Write out the full article on Clint Bolick, word for word.

■ Text excerpt
※ ※ ※
Supreme Court

A Libertarian on the Bench

Arizona jurist Clint Bolick targets judicial pacifism in medical marijuana case.


Arizona Governor's Office

In January 2016 Arizona Gov. Doug Ducey (R) appointed the veteran libertarian lawyer and legal theorist Clint Bolick to a seat on the Arizona Supreme Court. A few days before Bolick was officially sworn in, I asked him how he planned to approach his new job. "The role of a justice is to give effect to every single word in the Constitution," he told me. "I believe that the written Constitution reflects the social contract that people have made with each other and with their government. And just as with any contract, a judge's role is to enforce that contract vigorously."

In the recent case of Arizona v. Maestas, Justice Bolick had the opportunity to practice the judicial vigor that he preached.

At issue was the 2014 arrest of an Arizona State University student named Andre Lee Juwaun Maestas. Under the terms of the Arizona Medical Marijuana Act (AMMA), a voter initiative passed in 2010, Maestas was a valid medical marijuana cardholder. That meant that he was legally allowed to possess 2.5 ounces of "usable marijuana." Yet Maestas was arrested after university police found 0.014 ounces of marijuana in his dorm room.

Why did the police arrest a valid AMMA cardholder for this seeming non-offense? They arrested him because in 2012 the state legislature amended the AMMA to forbid all medical marijuana use and possession on state college and university campuses.
※ ※ ※
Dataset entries
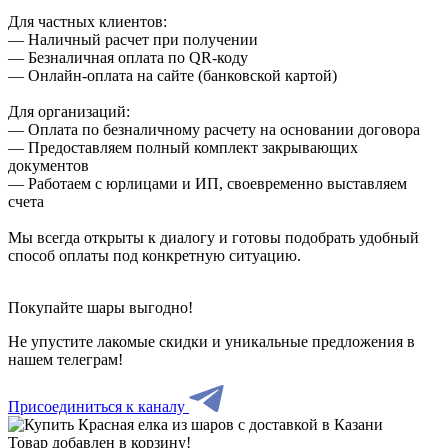
Для частных клиентов:
— Наличный расчет при получении
— Безналичная оплата по QR-коду
— Онлайн-оплата на сайте (банковской картой)
Для организаций:
— Оплата по безналичному расчету на основании договора
— Предоставляем полный комплект закрывающих
документов
— Работаем с юрлицами и ИП, своевременно выставляем
счета
Мы всегда открыты к диалогу и готовы подобрать удобный
способ оплаты под конкретную ситуацию.
Покупайте шары выгодно!
Не упустите лакомые скидки и уникальные предложения в
нашем телеграм!
Присоединиться к каналу
Товар добавлен в корзину!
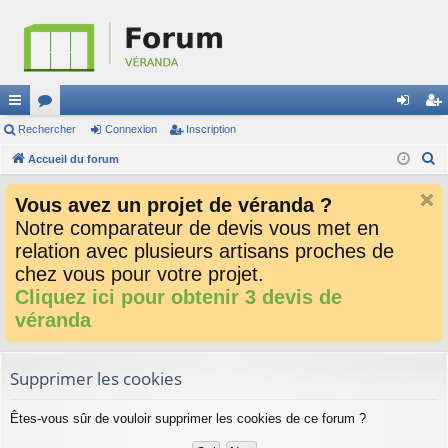
ac
Rechercher
or
Connexion
Inscription
on
ns
R
co
Accueil du forum
u
ne
cri
e
ur
m
xi
pti
Vous avez un projet de véranda ?
c
ci
s
on
on
Notre comparateur de devis vous met en
h
relation avec plusieurs artisans proches de
e
s
r
chez vous pour votre projet.
c
Cliquez ici pour obtenir 3 devis de
h
véranda
e
r
Supprimer les cookies
Êtes-vous sûr de vouloir supprimer les cookies de ce forum ?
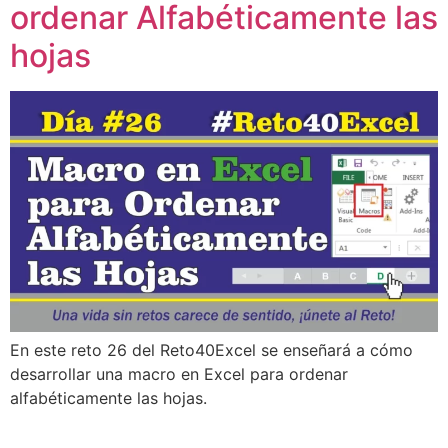
ordenar Alfabéticamente las
hojas
En este reto 26 del Reto40Excel se enseñará a cómo
desarrollar una macro en Excel para ordenar
alfabéticamente las hojas.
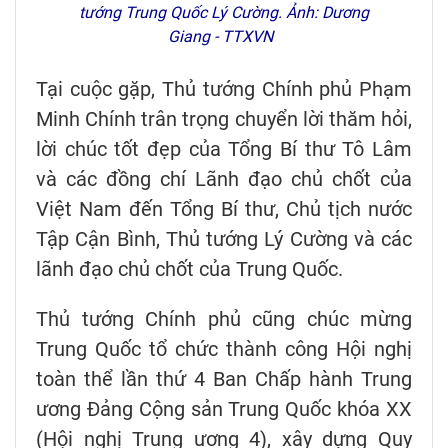
tướng Trung Quốc Lý Cường. Ảnh: Dương
Giang - TTXVN
Tại cuộc gặp, Thủ tướng Chính phủ Phạm
Minh Chính trân trọng chuyển lời thăm hỏi,
lời chúc tốt đẹp của Tổng Bí thư Tô Lâm
và các đồng chí Lãnh đạo chủ chốt của
Việt Nam đến Tổng Bí thư, Chủ tịch nước
Tập Cận Bình, Thủ tướng Lý Cường và các
lãnh đạo chủ chốt của Trung Quốc.
Thủ tướng Chính phủ cũng chúc mừng
Trung Quốc tổ chức thành công Hội nghị
toàn thể lần thứ 4 Ban Chấp hành Trung
ương Đảng Cộng sản Trung Quốc khóa XX
(Hội nghị Trung ương 4), xây dựng Quy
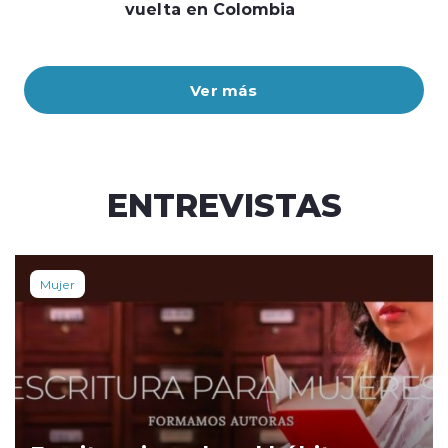
vuelta en Colombia
Ver más
ENTREVISTAS
Mujer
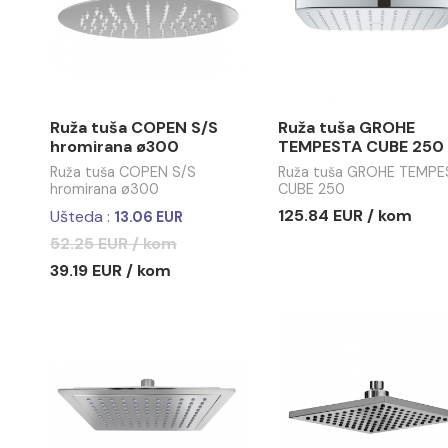
Ruža tuša COPEN S/S
Ruža tuša 
hromirana 300x300 2,4mm
hromirana 
debljine
Ušteda :
Ušteda :
13.73 EUR
13
54.92 EUR / kom
46.10 EUR
41.19 EUR / kom
32.32 EUR
-25%
Ruža tuša COPEN S/S
Ruža tuš
hromirana ø300
TEMPESTA
Ruža tuša COPEN S/S
Ruža tuša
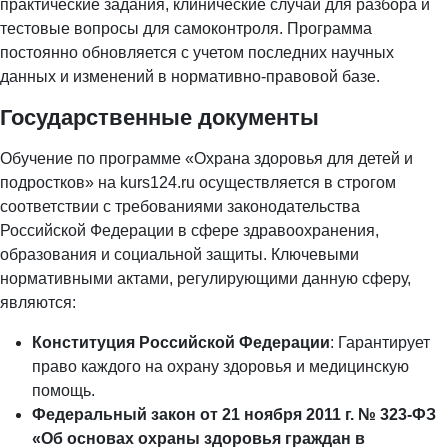
практические задания, клинические случаи для разбора и
тестовые вопросы для самоконтроля. Программа
постоянно обновляется с учетом последних научных
данных и изменений в нормативно-правовой базе.
Государственные документы
Обучение по программе «Охрана здоровья для детей и
подростков» на kurs124.ru осуществляется в строгом
соответствии с требованиями законодательства
Российской Федерации в сфере здравоохранения,
образования и социальной защиты. Ключевыми
нормативными актами, регулирующими данную сферу,
являются:
Конституция Российской Федерации
: Гарантирует
право каждого на охрану здоровья и медицинскую
помощь.
Федеральный закон от 21 ноября 2011 г. № 323-ФЗ
«Об основах охраны здоровья граждан в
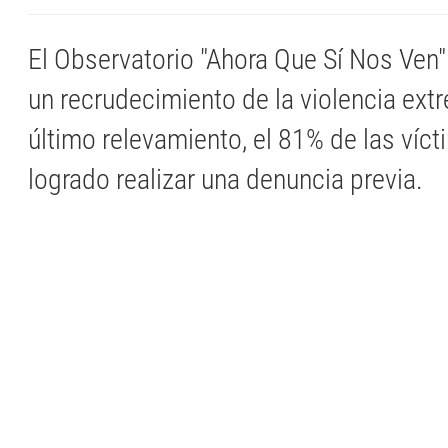
El Observatorio "Ahora Que Sí Nos Ven"
un recrudecimiento de la violencia ext
último relevamiento, el 81% de las víc
logrado realizar una denuncia previa.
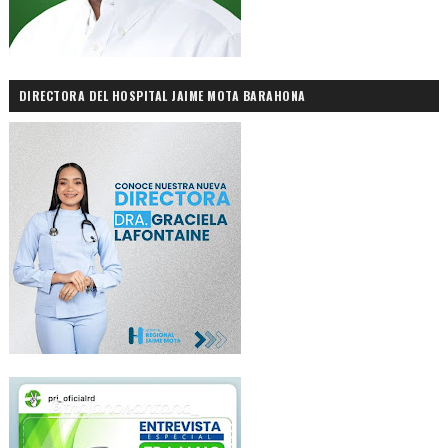
DIRECTORA DEL HOSPITAL JAIME MOTA BARAHONA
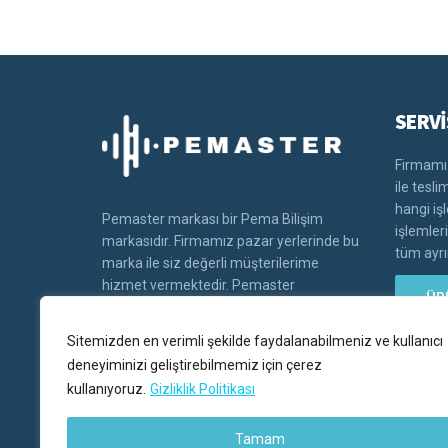
SERVİ
Firmamız
ile tesl
hangi iş
Pemaster markası bir Pema Bilişim
işlemler
markasıdır. Firmamız pazar yerlerinde bu
tüm ayrın
marka ile siz değerli müşterilerime
hizmet vermektedir. Pemaster
ÜR
markasının tüm hakları Pema bilişim'e
aittir.
Sitemizden en verimli şekilde faydalanabilmeniz ve kullanıcı
deneyiminizi geliştirebilmemiz için çerez
kullanıyoruz.
Gizliklik Politikası
Tamam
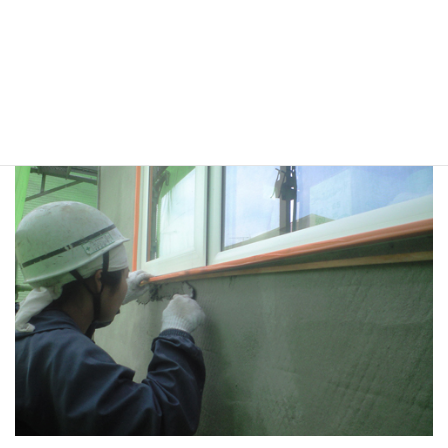
しっかりと、メーカーさんの指定通りに施工していただけ
ると、やはり安心です。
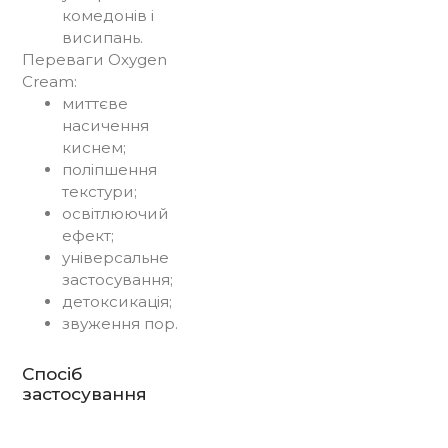
комедонів і
висипань.
Переваги Oxygen
Cream:
миттєве
насичення
киснем;
поліпшення
текстури;
освітлюючий
ефект;
універсальне
застосування;
детоксикація;
звуження пор.
Спосіб
застосування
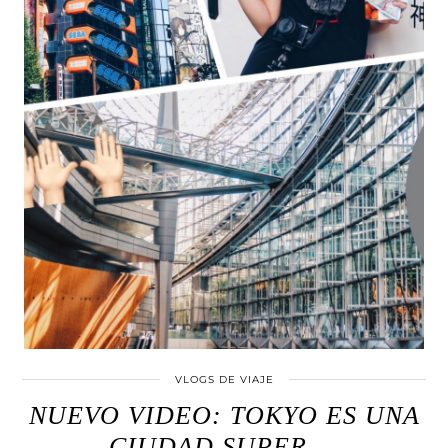
VLOGS DE VIAJE
NUEVO VIDEO: TOKYO ES UNA
CIUDAD SUPER …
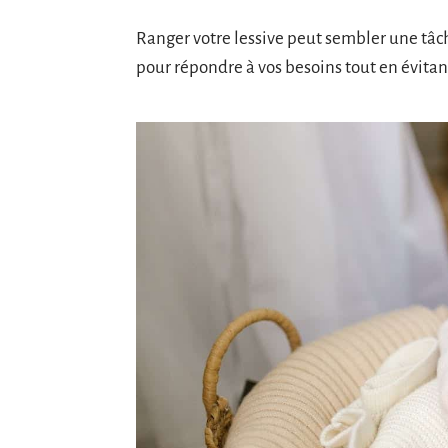
Ranger votre lessive peut sembler une tâch
pour répondre à vos besoins tout en évitan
※ ※ ※
■ Your solution
Supreme Court

A Libertarian on the Bench

Arizona jurist Clint Bolick targets judicial pacifism in medical marijuana case.


Arizona Governor's Office

In January 2016 Arizona Gov. Doug Ducey (R) appointed the veteran libertarian lawyer and legal theorist Clint Bolick to a seat on the Arizona Supreme Court. A few days before Bolick was officially sworn in, I asked him how he planned to approach his new job. "The role of a justice is to give effect to every single word in the Constitution," he told me. "I believe that the written Constitution reflects the social contract that people have made with each other and with their government. And just as with any contract, a judge's role is to enforce that contract vigorously."

In the recent case of Arizona v. Maestas, Justice Bolick had the opportunity to practice the judicial vigor that he preached.

At issue was the 2014 arrest of an Arizona State University student named Andre Lee Juwaun Maestas. Under the terms of the Arizona Medical Marijuana Act (AMMA), a voter initiative passed in 2010, Maestas was a valid medical marijuana cardholder. That meant that he was legally allowed to possess 2.5 ounces of "usable marijuana." Yet Maestas was arrested after university police found 0.014 ounces of marijuana in his dorm room.

Why did the police arrest a valid AMMA cardholder for this seeming non-offense? They arrested him because in 2012 the state legislature amended the AMMA to forbid all medical marijuana use and possession on state college and university campuses.